C. A. : Passé six mois, on saura où ce modèle peut nous conduire. L’attractivité de l’offre par rapport à la demande est aujourd’hui validée. Cette configuration peut changer, car Day by Day n’a pas encore de chaîne du froid. Le seul critère qui pourrait arrêter l’expérience serait que ce modèle fragilise toute la chaîne de la filière, distributeur et transformateur.
En cas de succès, d’autres enseignes pourraient-elle accueillir Faire Bien ? Et le vrac peut-il exister de la même manière dans les enseignes de proximité et dans les hypermarchés ?
C. A. : Oui d’autre enseignes pourraient accueillir Faire bien, et même de façon générale notre concept de yaourt brassé en vrac, car le principal de notre chiffre d’affaires se fait avec la marque Les 2 Vaches, qui pourrait être vendue en vrac.
Le vrac peut exister dans tous types d’enseignes, moyennant au début un écart d’attractivité et de trafic, comme il y a un écart entre proximité urbaine et proximité rurale pour le vrac, en faveur de la seconde.

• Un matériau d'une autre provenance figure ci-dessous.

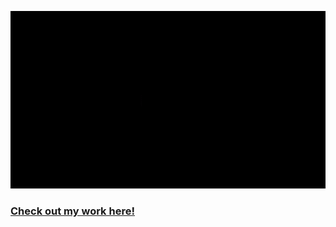 
<p align="center">
  <img src="intro_tanhta.gif" />
</p>


### [Check out my work here!](https://www.tanhata.com/)
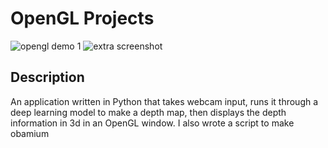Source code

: # OpenGL Projects
![opengl demo 1](https://user-images.githubusercontent.com/48658337/125149680-35d6b080-e0ef-11eb-8815-fa9e8b52b531.gif)
![extra screenshot](https://media.giphy.com/media/tMD2JNZIffmtoq1J2U/giphy.gif)
## Description
  An application written in Python that takes webcam input, runs it through a deep learning model to make a depth map, then displays the depth information in 3d in an OpenGL window. I also wrote a script to make obamium

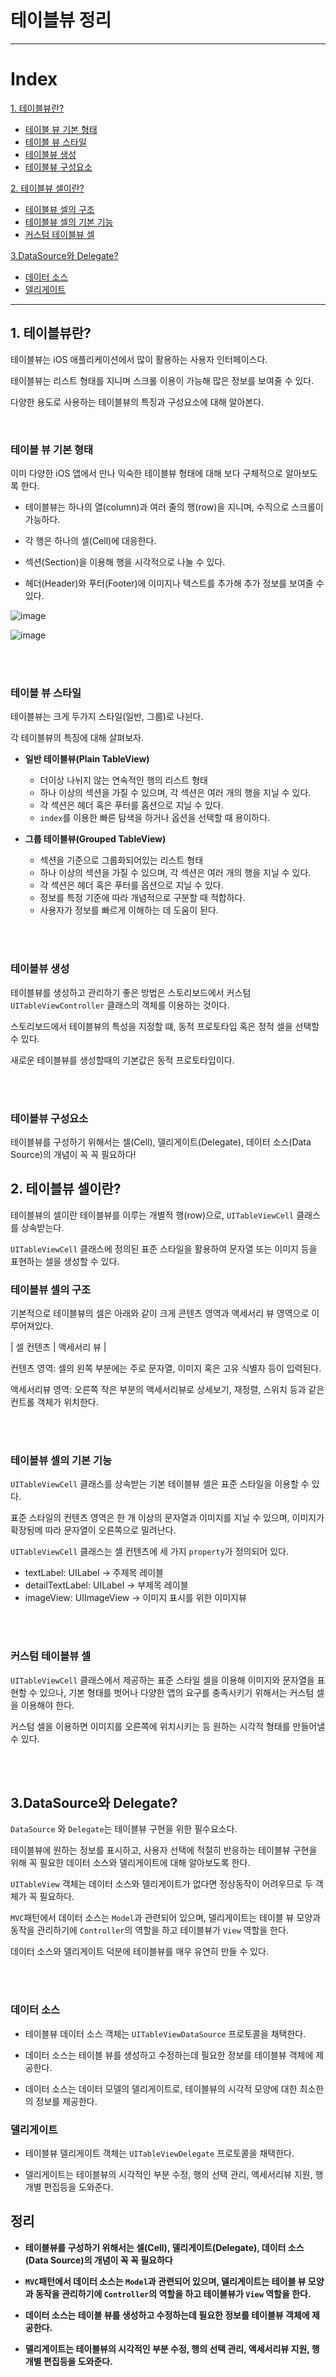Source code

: # 테이블뷰 정리
---


# Index

[1. 테이블뷰란?](#1.-테이블뷰란?)
-   [테이블 뷰 기본 형태](#테이블-뷰-기본-형태)
-   [테이블 뷰 스타일](#테이블-뷰-스타일)
-   [테이블뷰 생성](#테이블뷰-생성)
-   [테이블뷰 구성요소](#테이블뷰-구성요소)

[2. 테이블뷰 셀이란?](#2.테이블뷰-셀이란?)
-   [테이블뷰 셀의 구조](#테이블뷰-셀의-구조)
-   [테이블뷰 셀의 기본 기능](#테이블뷰-셀의-기본-기능)
-   [커스텀 테이블뷰 셀](#커스텀-테이블뷰-셀)

[3.DataSource와 Delegate?](#3.DataSource와-Delegate?)
-   [데이터 소스](#데이터-소스)
-   [델리게이트](#델리게이트)


---

## 1. 테이블뷰란?


테이블뷰는 iOS 애플리케이션에서 많이 활용하는 사용자 인터페이스다.

테이블뷰는 리스트 형태를 지니며 스크롤 이용이 가능해 많은 정보를 보여줄 수 있다.

다양한 용도로 사용하는 테이블뷰의 특징과 구성요소에 대해 알아본다.

<br>

### 테이블 뷰 기본 형태

이미 다양한 iOS 앱에서 만나 익숙한 테이블뷰 형태에 대해 보다 구체적으로 알아보도록 한다.

-   테이블뷰는 하나의 열(column)과 여러 줄의 행(row)을 지니며, 수직으로 스크롤이 가능하다.

-   각 행은 하나의 셀(Cell)에 대응한다. 

-   섹션(Section)을 이용해 행을 시각적으로 나눌 수 있다.

-   헤더(Header)와 푸터(Footer)에 이미지나 텍스트를 추가해 추가 정보를 보여줄 수 있다.

![image](https://user-images.githubusercontent.com/33051018/79340328-193bdf00-7f65-11ea-991b-1d7e674eefc9.png)

![image](https://user-images.githubusercontent.com/33051018/79340398-35d81700-7f65-11ea-9459-133c28629d96.png)

<br>
<br>

### 테이블 뷰 스타일

테이블뷰는 크게 두가지 스타일(일반, 그룹)로 나뉜다. 

각 테이블뷰의 특징에 대해 살펴보자.

-   **일반 테이블뷰(Plain TableView)**
    -   더이상 나뉘지 않는 연속적인 행의 리스트 형태
    -   하나 이상의 섹션을 가질 수 있으며, 각 섹션은 여러 개의 행을 지닐 수 있다.
    -   각 섹션은 헤더 혹은 푸터를 홉션으로 지닐 수 있다.
    -   `index`를 이용한 빠른 탐색을 하거나 옵션을 선택할 때 용이하다.

-   **그룹 테이블뷰(Grouped TableView)**
    -   섹션을 기준으로 그룹화되어있는 리스트 형태
    -   하나 이상의 섹션을 가질 수 있으며, 각 섹션은 여러 개의 행을 지닐 수 있다.
    -   각 섹션은 헤더 혹은 푸터를 옵션으로 지닐 수 있다.
    -   정보를 특정 기준에 따라 개념적으로 구분할 때 적합하다.
    -   사용자가 정보를 빠르게 이해하는 데 도움이 된다.

<br>
<br>

### 테이블뷰 생성

테이블뷰를 생성하고 관리하기 좋은 방법은 스토리보드에서 커스텀 `UITableViewController` 클래스의 객체를 이용하는 것이다.

스토리보드에서 테이블뷰의 특성을 지정할 떄, 동적 프로토타입 혹은 정적 셀을 선택할 수 있다.

새로운 테이블뷰를 생성할때의 기본값은 동적 프로토타입이다.

<br>
<br>

### 테이블뷰 구성요소
테이블뷰를 구성하기 위해서는 셀(Cell), 델리게이트(Delegate), 데이터 소스(Data Source)의 개념이 꼭 꼭 필요하다!


## 2. 테이블뷰 셀이란?

테이블뷰의 셀이란 테이블뷰를 이루는 개별적 행(row)으로, `UITableViewCell` 클래스를 상속받는다.

`UITableViewCell` 클래스에 정의된 표준 스타일을 활용하여 문자열 또는 이미지 등을 표현하는 셀을 생성할 수 있다.

### 테이블뷰 셀의 구조

기본적으로 테이블뷰의 셀은 아래와 같이 크게 콘텐츠 영역과 액세서리 뷰 영역으로 이루어져있다.

|   셀  컨텐츠 |   액세서리 뷰  |

컨텐츠 영역: 셀의 왼쪽 부분에는 주로 문자열, 이미지 혹은 고유 식별자 등이 입력된다.

액세서리뷰 영역: 오른쪽 작은 부분의 액세서리뷰로 상세보기, 재정렬, 스위치 등과 같은 컨트롤 객체가 위치한다.

<br>
<br>

### 테이블뷰 셀의 기본 기능

`UITableViewCell` 클래스를 상속받는 기본 테이블뷰 셀은 표준 스타일을 이용할 수 있다.

표준 스타일의 컨텐츠 영역은 한 개 이상의 문자열과 이미지를 지닐 수 있으며, 이미지가 확장됭메 따라 문자열이 오른쪽으로 밀려난다.

`UITableViewCell` 클래스는 셀 컨텐츠에 세 가지 `property`가 정의되어 있다.

-   textLabel: UILabel -> 주제목 레이블
-   detailTextLabel: UILabel -> 부제목 레이블
-   imageView: UIImageView -> 이미지 표시를 위한 이미지뷰

<br>
<br>

### 커스텀 테이블뷰 셀

`UITableViewCell` 클래스에서 제공하는 표준 스타일 셀을 이용해 이미지와 문자열을 표현할 수 있으나, 기본 형태를 벗어나 다양한 앱의 요구를 충족시키기 위해서는 커스텀 셀을 이용해야 한다.

커스텀 셀을 이용하면 이미지를 오른쪽에 위치시키는 등 원하는 시각적 형태를 만들어낼 수 있다.

<br>
<br>

## 3.DataSource와 Delegate?

`DataSource` 와 `Delegate`는 테이블뷰 구현을 위한 필수요소다.

테이블뷰에 원하는 정보를 표시하고, 사용자 선택에 적절히 반응하는 테이블뷰 구현을 위해 꼭 필요한 데이터 소스와 델리게이트에 대해 알아보도록 한다.

`UITableView` 객체는 데이터 소스와 델리게이트가 없다면 정상동작이 어려우므로 두 객체가 꼭 필요하다.

`MVC`패턴에서 데이터 소스는 `Model`과 관련되어 있으며, 델리게이트는 테이블 뷰 모양과 동작을 관리하기에 `Controller`의 역할을 하고 테이블뷰가 `View` 역할을 한다.

데이터 소스와 델리게이트 덕분에 테이블뷰를 매우 유연히 만들 수 있다.

<br>
<br>

### 데이터 소스
-   테이블뷰 데이터 소스 객체는 `UITableViewDataSource` 프로토콜을 채택한다.

-   데이터 소스는 테이블 뷰를 생성하고 수정하는데 필요한 정보를 테이블뷰 객체에 제공한다.

-   데이터 소스는 데이터 모델의 델리게이트로, 테이블뷰의 시각적 모양에 대한 최소한의 정보를 제공한다.


### 델리게이트

-   테이블뷰 델리게이트 객체는 `UITableViewDelegate` 프로토콜을 채택한다.

-   델리게이트는 테이블뷰의 시각적인 부분 수정, 행의 선택 관리, 액세서리뷰 지원, 행 개별 편집등을 도와준다.






## 정리

-   **테이블뷰를 구성하기 위해서는 셀(Cell), 델리게이트(Delegate), 데이터 소스(Data Source)의 개념이 꼭 꼭 필요하다**

-   **`MVC`패턴에서 데이터 소스는 `Model`과 관련되어 있으며, 델리게이트는 테이블 뷰 모양과 동작을 관리하기에 `Controller`의 역할을 하고 테이블뷰가 `View` 역할을 한다.**

-   **데이터 소스는 테이블 뷰를 생성하고 수정하는데 필요한 정보를 테이블뷰 객체에 제공한다.**

-   **델리게이트는 테이블뷰의 시각적인 부분 수정, 행의 선택 관리, 액세서리뷰 지원, 행 개별 편집등을 도와준다.**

Le point commun qui fait la force d’un réseau comme Day by Day est que le magasin est géré par des personnes qui maîtrisent parfaitement le concept du vrac. Car l’exigence des consommateurs augmente sur fond de crise sanitaire.
Pensez-vous ester une approche « consigne », comme Loop, un emballage consigné qui serait reconditionné en usine par la marque selon une boucle circulaire ?
C. A. : C’est une autre route. Le vrac tel qu’il est testé aujourd’hui est plus simple, plus économique et plus vertueux d’un point de vue environnemental que la consigne. Il existe des pistes hybrides de vrac consigné : en échange du contenant qu’il a rapporté, le consommateur reçoit un bon qui lui permet d’obtenir gratuitement un nouveau contenant propre… Mais on rend alors le concept plus complexe et plus coûteux.